PASSAGE TO READ:
--------------------------------------------------
You could probably make one that's almost as fast for 6-8k in parts. That won't include clutch, brakes, wheels, suspension, body stuff, but it will haul ass.


----------



## Gberg888GLI (Nov 1, 2006)

*Re: (Obelix)*

8k on the engine...
wheels were what? They are reps so prob not more than 1400... and thats alot... the real set of the gallardo wheels i heard were 5k...
What did u do to suspension?
clutches really arent that much.. maybs a grand... with flywheel...?? i could be wrong i dont really know...
and what body stuff? removing orange turns and painting the plastic?
how much u buy the car for?



_Modified by Gberg888GLI at 8:55 PM 9-18-2008_


----------



## Obelix (Jan 16, 2001)

*Re: (Gberg888GLI)*

I spent more than 8k on the engine. Like I said, for 8k you can make one *almost* as fast.


----------



## AHarmes5 (Apr 18, 2003)

first time I've seen another allroad completely matched.. Did you leave the roof gray? We have twins haha. You got one up on the engine though. Thats nice work man. http://****************.com/smile/emthup.gif


----------



## e.Mills (Dec 4, 2005)

*FV-QR*








i just need to find a 6sp now and dream about doing this, because it'll never happen for me!
btw, fwiw i LOVE the city lights on there, and the look. any future additions? or is this build "done" (for now!)


----------



## sigma3 (Oct 18, 2006)

I know this is an old thread but is is an update with fresh pics possible. I cant see the old ones.


----------



## Incrementalg (Oct 14, 2008)

sigma3 said:


> I know this is an old thread but is is an update with fresh pics possible. I cant see the old ones.


 I think the car has been sold a couple of times since the OP


----------
--------------------------------------------------
SUPPLIED MATERIAL:
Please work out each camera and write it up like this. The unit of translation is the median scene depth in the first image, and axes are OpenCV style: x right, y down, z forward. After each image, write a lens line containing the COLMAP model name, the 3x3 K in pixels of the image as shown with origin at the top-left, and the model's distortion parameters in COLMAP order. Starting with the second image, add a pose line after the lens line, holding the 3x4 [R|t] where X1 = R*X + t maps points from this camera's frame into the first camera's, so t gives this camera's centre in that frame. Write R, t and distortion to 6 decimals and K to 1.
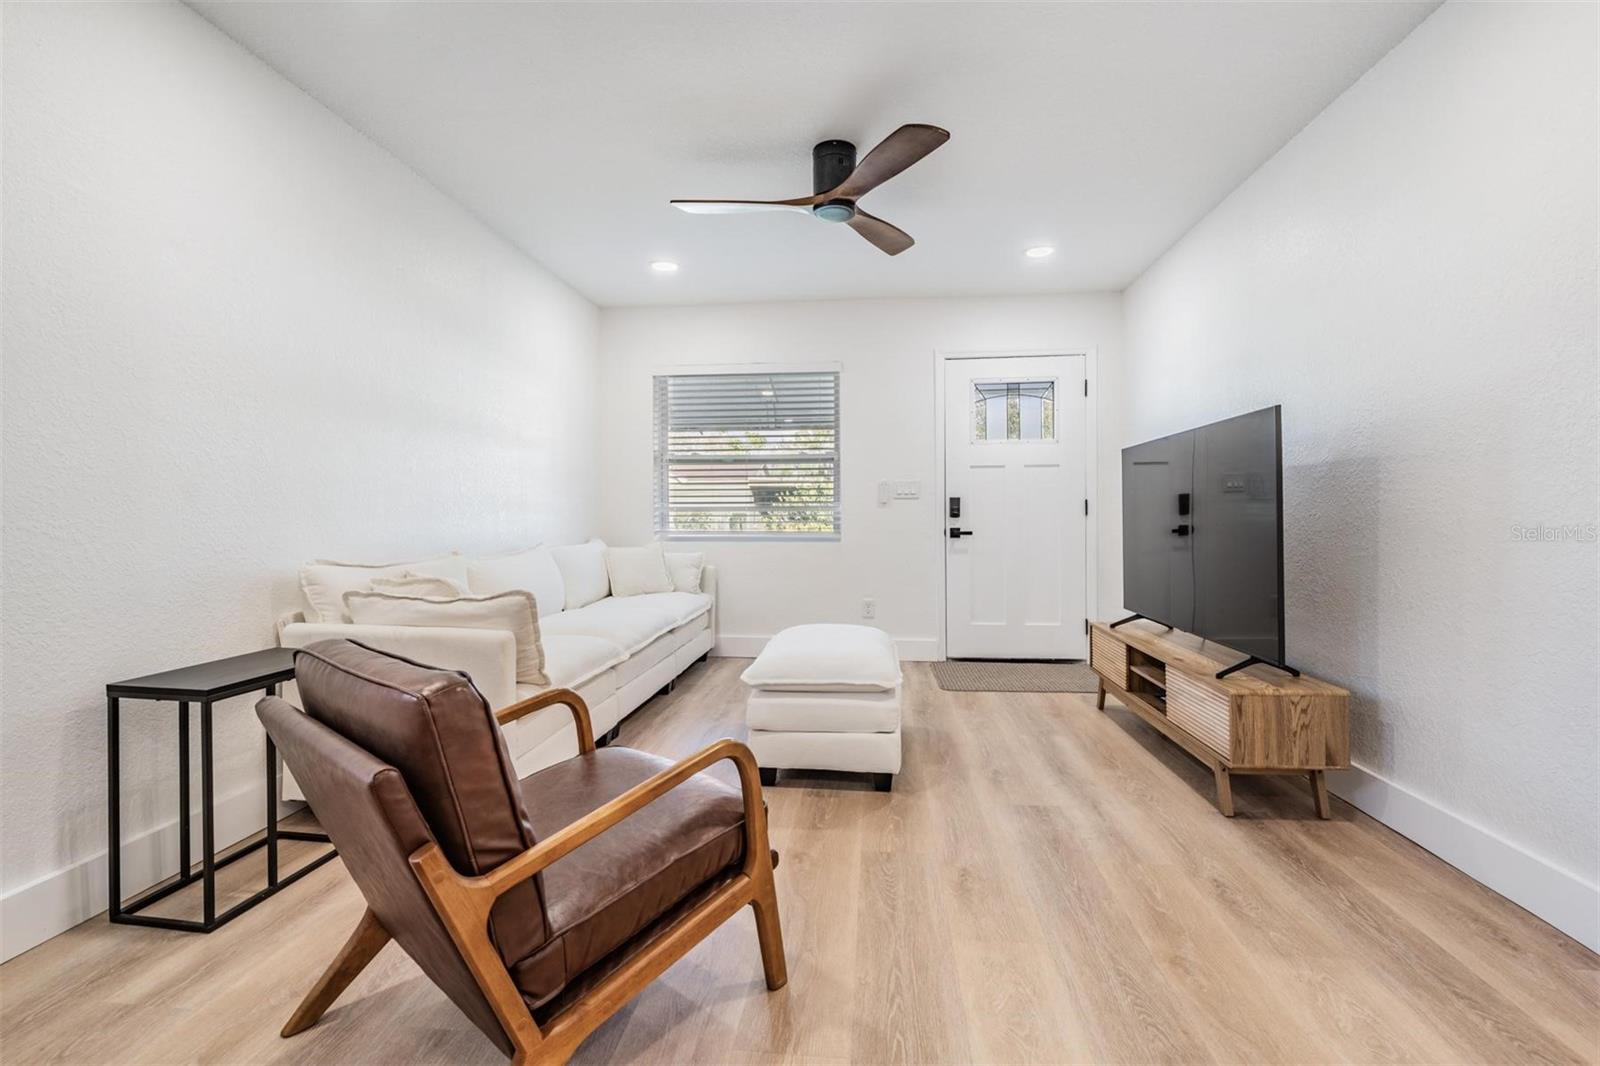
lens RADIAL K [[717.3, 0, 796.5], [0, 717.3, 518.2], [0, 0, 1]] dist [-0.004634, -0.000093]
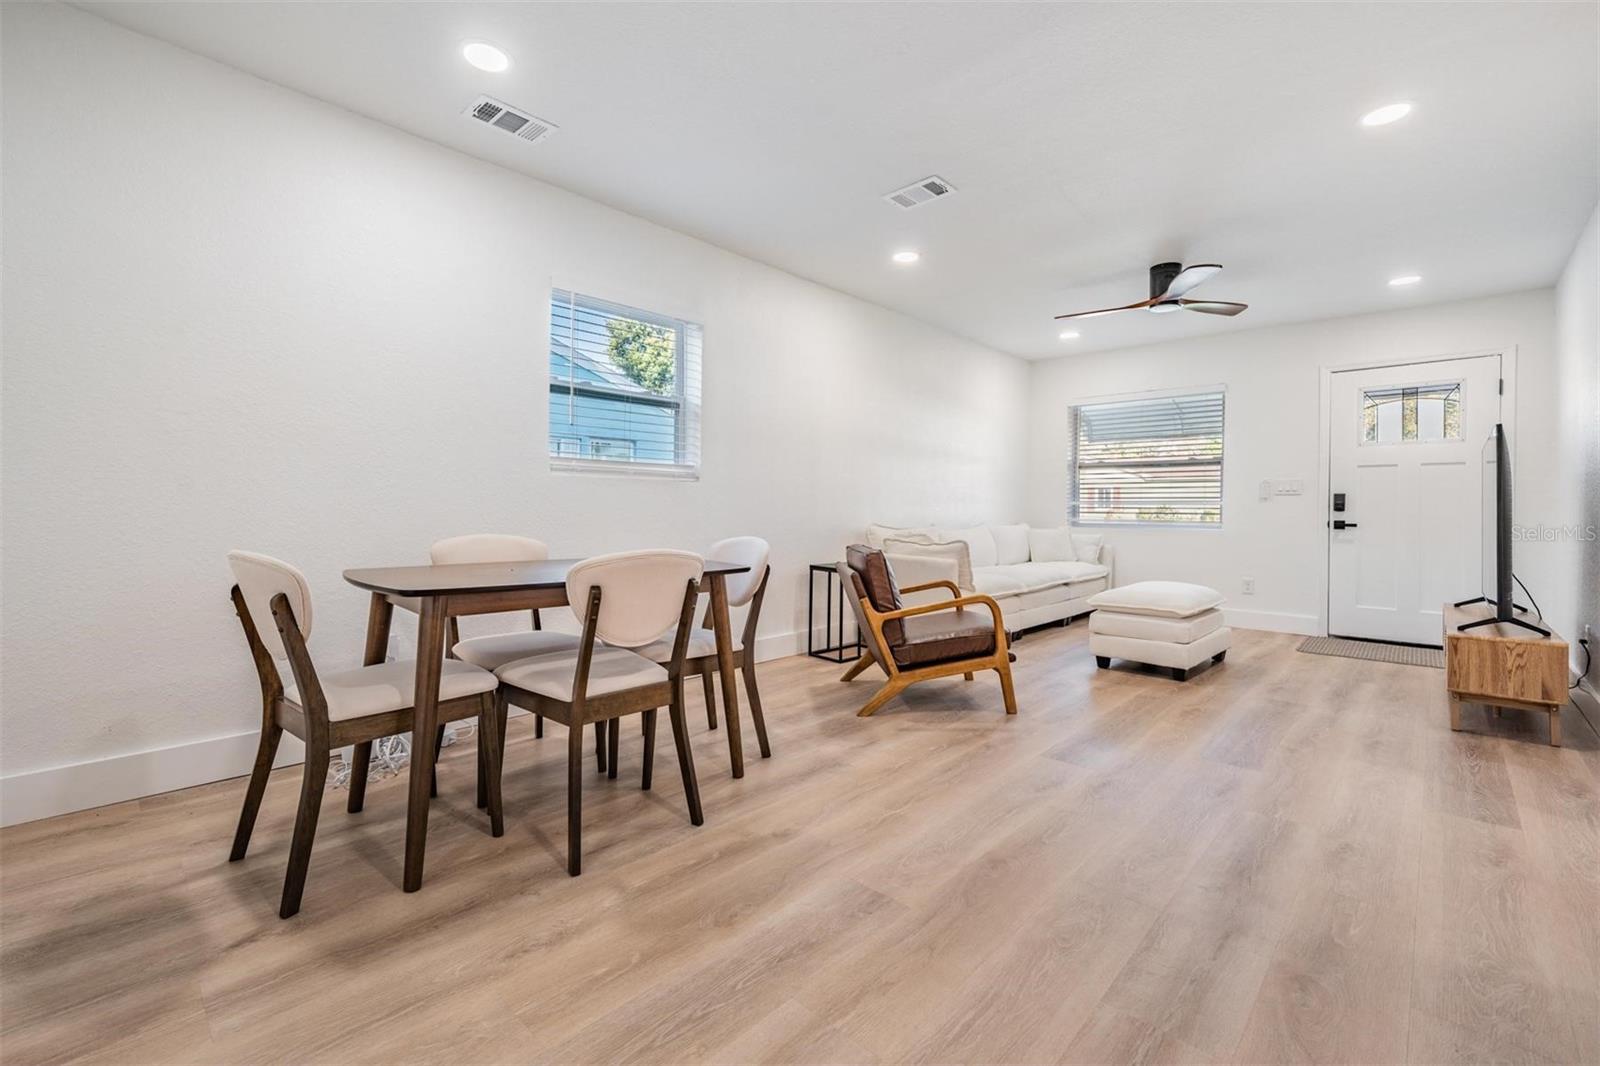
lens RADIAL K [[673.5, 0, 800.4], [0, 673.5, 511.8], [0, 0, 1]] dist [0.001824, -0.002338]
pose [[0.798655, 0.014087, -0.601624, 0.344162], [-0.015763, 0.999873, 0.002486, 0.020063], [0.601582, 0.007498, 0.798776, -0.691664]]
--------------------------------------------------
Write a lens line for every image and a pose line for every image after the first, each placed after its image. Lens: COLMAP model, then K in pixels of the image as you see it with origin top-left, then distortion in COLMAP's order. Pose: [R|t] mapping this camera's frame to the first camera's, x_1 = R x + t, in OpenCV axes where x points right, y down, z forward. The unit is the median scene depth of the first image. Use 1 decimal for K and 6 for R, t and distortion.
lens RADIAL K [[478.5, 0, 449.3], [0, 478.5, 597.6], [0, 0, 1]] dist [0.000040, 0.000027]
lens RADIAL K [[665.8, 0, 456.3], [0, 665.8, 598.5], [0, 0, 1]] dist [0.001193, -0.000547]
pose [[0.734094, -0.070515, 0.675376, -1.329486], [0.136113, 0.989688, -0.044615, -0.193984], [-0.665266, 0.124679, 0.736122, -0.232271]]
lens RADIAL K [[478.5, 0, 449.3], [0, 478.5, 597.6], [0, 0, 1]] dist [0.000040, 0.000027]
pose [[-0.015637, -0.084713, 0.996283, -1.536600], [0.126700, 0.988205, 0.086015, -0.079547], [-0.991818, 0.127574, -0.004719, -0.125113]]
--------------------------------------------------
ACTIVITY 1: In the forum thread about the car build, how much does Obelix say he spent on the engine?
ACTIVITY 2: Using the forum thread about the car build, explain why Gberg888GLI guesses the wheels cost no more than about 1400.
ACTIVITY 3: Extract the part of the forum thread that runs from "What did u do" up to and including "the car for?".

ANSWER SPACE 1: More than 8k.

ANSWER SPACE 2: He reasons that the wheels are reps, so they probably cost no more than 1400. The real Gallardo wheels, by contrast, he had heard were 5k.

ANSWER SPACE 3:
What did u do to suspension?
clutches really arent that much.. maybs a grand... with flywheel...?? i could be wrong i dont really know...
and what body stuff? removing orange turns and painting the plastic?
how much u buy the car for?